▸ **Problem details**: Give the listing again in full, exactly as it appears.

▸ **Extracted records**:
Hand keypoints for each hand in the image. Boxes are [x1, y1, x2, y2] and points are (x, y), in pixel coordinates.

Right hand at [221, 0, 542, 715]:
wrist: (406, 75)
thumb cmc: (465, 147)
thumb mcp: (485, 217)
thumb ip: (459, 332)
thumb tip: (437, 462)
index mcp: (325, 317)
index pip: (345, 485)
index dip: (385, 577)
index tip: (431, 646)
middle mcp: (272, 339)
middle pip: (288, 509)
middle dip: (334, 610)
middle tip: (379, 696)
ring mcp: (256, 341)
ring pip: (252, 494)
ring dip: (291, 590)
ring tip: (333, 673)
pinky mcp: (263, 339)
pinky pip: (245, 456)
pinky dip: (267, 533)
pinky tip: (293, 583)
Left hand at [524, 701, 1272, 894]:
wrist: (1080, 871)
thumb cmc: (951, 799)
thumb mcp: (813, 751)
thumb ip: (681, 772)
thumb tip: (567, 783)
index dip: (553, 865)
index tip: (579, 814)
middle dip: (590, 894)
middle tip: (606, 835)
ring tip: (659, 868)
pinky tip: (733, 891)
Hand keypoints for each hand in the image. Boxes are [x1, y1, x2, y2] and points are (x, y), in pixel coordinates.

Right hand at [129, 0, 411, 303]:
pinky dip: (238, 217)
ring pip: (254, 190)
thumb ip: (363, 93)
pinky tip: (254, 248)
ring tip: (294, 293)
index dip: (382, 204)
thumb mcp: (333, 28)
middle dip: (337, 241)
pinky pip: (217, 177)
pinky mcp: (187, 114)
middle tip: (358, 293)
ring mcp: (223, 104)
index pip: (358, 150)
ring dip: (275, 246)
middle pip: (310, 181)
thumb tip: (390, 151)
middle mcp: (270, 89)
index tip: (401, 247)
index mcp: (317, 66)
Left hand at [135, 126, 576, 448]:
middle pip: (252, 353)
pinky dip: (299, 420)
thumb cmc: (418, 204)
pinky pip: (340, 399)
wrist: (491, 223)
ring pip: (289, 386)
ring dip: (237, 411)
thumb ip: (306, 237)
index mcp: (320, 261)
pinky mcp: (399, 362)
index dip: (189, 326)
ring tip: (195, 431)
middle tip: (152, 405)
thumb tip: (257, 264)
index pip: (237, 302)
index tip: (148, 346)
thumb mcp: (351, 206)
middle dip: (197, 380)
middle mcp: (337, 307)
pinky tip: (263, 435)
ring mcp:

▸ **Worked solution**:
Hand keypoints for each hand in the image. Boxes are [x1, y1, x2, y2] and points are (x, y), in pixel coordinates.

Right hand at [221, 0, 542, 715]:
wrist: (406, 75)
thumb cmc: (465, 147)
thumb mcp: (485, 217)
thumb ip: (459, 332)
thumb tip: (437, 462)
index mcp: (325, 317)
index pip: (345, 485)
index dip: (385, 577)
index tip: (431, 646)
middle mcp: (272, 339)
middle pip: (288, 509)
middle dip: (334, 610)
middle tip: (379, 696)
ring mcp: (256, 341)
ring pip: (252, 494)
ring dip: (291, 590)
ring tip: (333, 673)
pinky mcp: (263, 339)
pinky pip: (245, 456)
pinky dip: (267, 533)
pinky tip: (293, 583)
Left hand at [524, 701, 1272, 894]:
wrist: (1080, 871)
thumb cmc: (951, 799)
thumb mcp: (813, 751)
thumb ip: (681, 772)
thumb tip: (567, 783)
index dip: (553, 865)
index tip: (579, 814)
middle dip: (590, 894)
middle tip: (606, 835)
ring tip: (659, 868)
pinky tip: (733, 891)
Hand keypoints for each hand in the image. Boxes are [x1, y1, x2, y2] and points are (x, y), in pixel coordinates.

Right hand at [129, 0, 411, 303]:
pinky dip: (238, 217)
ring pip: (254, 190)
thumb ip: (363, 93)
pinky tip: (254, 248)
ring tip: (294, 293)
index dip: (382, 204)
thumb mcp: (333, 28)
middle dip: (337, 241)
pinky pip: (217, 177)
pinky mcp: (187, 114)
middle tip: (358, 293)
ring mcp: (223, 104)
index pip: (358, 150)
ring dip: (275, 246)
middle pip: (310, 181)
thumb tip: (390, 151)
middle mcp: (270, 89)
index tip: (401, 247)
index mcp: (317, 66)
Left hand at [135, 126, 576, 448]:
middle pip: (252, 353)
pinky dip: (299, 420)
thumb cmc: (418, 204)
pinky pip: (340, 399)
wrist: (491, 223)
ring pip: (289, 386)
ring dip: (237, 411)
thumb ip: (306, 237)
index mcp: (320, 261)
pinky mcp: (399, 362)
index dip: (189, 326)
ring tip: (195, 431)
middle tip: (152, 405)
thumb tip: (257, 264)
index pip: (237, 302)
index tip: (148, 346)
thumb mcp: (351, 206)
middle dip: (197, 380)
middle mcp: (337, 307)
pinky tip: (263, 435)
ring mcp:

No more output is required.